À une vingtaine de kilomètres en amont de Phnom Penh, le Mékong enserre une terre plate couverte de vergers et de mûriers que les Cambodgiens appellent l'île de la soie. Koh Oknha Tey vit du fil depuis des générations. Les bateaux de croisière fluviale s'amarrent à la berge, et des tuk-tuks décorés attendent les passagers, klaxons joyeux, à l'ombre des manguiers pour les mener, par des chemins de terre rouge, jusqu'au village de tisserands de Chong Koh. Le trajet lui-même, entre haies de bambous et maisons colorées, vaut déjà le déplacement. La halte dure généralement une demi-journée, ce qui suffit à tout voir sans jamais donner l'impression de courir.
Le fil, du cocon à l'écharpe
La visite suit le chemin de la soie elle-même. On commence devant les plateaux d'élevage, où les vers dévorent les feuilles de mûrier avec un bruit de pluie fine avant de s'enfermer dans leurs cocons dorés. Vient ensuite le dévidage : plongés dans l'eau chaude, les cocons libèrent un fil presque invisible que les femmes enroulent sur de grands dévidoirs de bois. Puis les teintures, préparées dans des bassines aux couleurs profondes, et enfin le tissage. Chaque étape se déroule sous les yeux des passagers, expliquée par celles et ceux qui la pratiquent depuis l'enfance, souvent avec un humour qui n'a pas besoin de traduction. Les démonstrations valent de l'or pour qui n'avait jamais songé qu'un carré de soie commence par une chenille.

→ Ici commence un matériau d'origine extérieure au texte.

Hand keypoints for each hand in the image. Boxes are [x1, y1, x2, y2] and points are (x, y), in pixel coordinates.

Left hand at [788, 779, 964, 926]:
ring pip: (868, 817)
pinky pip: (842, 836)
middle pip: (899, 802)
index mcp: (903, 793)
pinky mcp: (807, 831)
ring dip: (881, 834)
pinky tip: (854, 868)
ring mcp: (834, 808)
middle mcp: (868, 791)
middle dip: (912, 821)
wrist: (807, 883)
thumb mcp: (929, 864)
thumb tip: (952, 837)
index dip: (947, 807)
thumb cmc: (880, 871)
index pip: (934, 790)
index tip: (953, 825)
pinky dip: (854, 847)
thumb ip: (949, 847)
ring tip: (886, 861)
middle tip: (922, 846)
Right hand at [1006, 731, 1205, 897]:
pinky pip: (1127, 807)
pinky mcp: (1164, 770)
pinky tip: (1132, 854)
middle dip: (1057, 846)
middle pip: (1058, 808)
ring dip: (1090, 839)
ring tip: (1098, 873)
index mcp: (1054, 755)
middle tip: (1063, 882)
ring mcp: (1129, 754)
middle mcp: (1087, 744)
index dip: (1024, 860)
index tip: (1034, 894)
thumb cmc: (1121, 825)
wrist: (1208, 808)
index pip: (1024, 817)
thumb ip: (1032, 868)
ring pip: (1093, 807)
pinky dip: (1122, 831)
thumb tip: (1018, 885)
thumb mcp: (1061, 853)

Sous les maisons, les métiers
À Chong Koh, presque chaque famille possède son métier à tisser de bois, installé à l'ombre sous la maison sur pilotis. Les pédales battent la mesure, la navette file entre les fils tendus, et les motifs apparaissent ligne après ligne avec une lenteur qui force le respect : une écharpe complexe demande des jours entiers de travail. Les tisserandes produisent notamment le krama, ce foulard à carreaux que l'on voit partout au Cambodge, noué sur la tête des paysans comme au cou des étudiants, ainsi que des étoffes aux teintes profondes destinées aux mariages et aux cérémonies. Les acheter ici, directement à la personne qui les a tissées, donne un tout autre poids au souvenir rapporté dans la valise.
Une campagne qui vit au rythme du fleuve
Entre deux ateliers, le tuk-tuk traverse des scènes de campagne khmère : bananiers, potagers soignés, zébus couchés à l'ombre, écoliers en uniforme bleu et blanc qui font sonner leurs timbres de vélo. Certains itinéraires proposent aussi un tour en kayak le long des berges, au ras de l'eau, pour observer pêcheurs et jardins flottants depuis le fleuve lui-même. Rien ici ne semble mis en scène : la communauté travaille, tout simplement, et accueille ceux qui passent avec une curiosité égale à la leur. Le meilleur de l'escale tient dans ces heures-là, sans monument ni billet d'entrée : un salut échangé par-dessus une haie, un métier qui reprend sa cadence, une théière posée sur la table basse à l'intention des visiteurs de passage.
Conseils pour cette escale fluviale
- Amarrage à la berge; trajet en tuk-tuk jusqu'aux ateliers de tissage.
- Démonstrations complètes, de l'élevage des vers jusqu'au métier à tisser.
- Achats en dollars américains ou en riels, petites coupures utiles.
- Chapeau et bouteille d'eau recommandés : le terrain est plat mais très ensoleillé.
Au moment du départ, les pédales des métiers battent encore sous les maisons, régulières comme un pouls. On emporte de Koh Oknha Tey un carré de soie, bien sûr, mais surtout la mémoire de ces mains précises qui transforment des feuilles de mûrier en étoffes de fête, sur une île que le Mékong berce sans jamais la presser.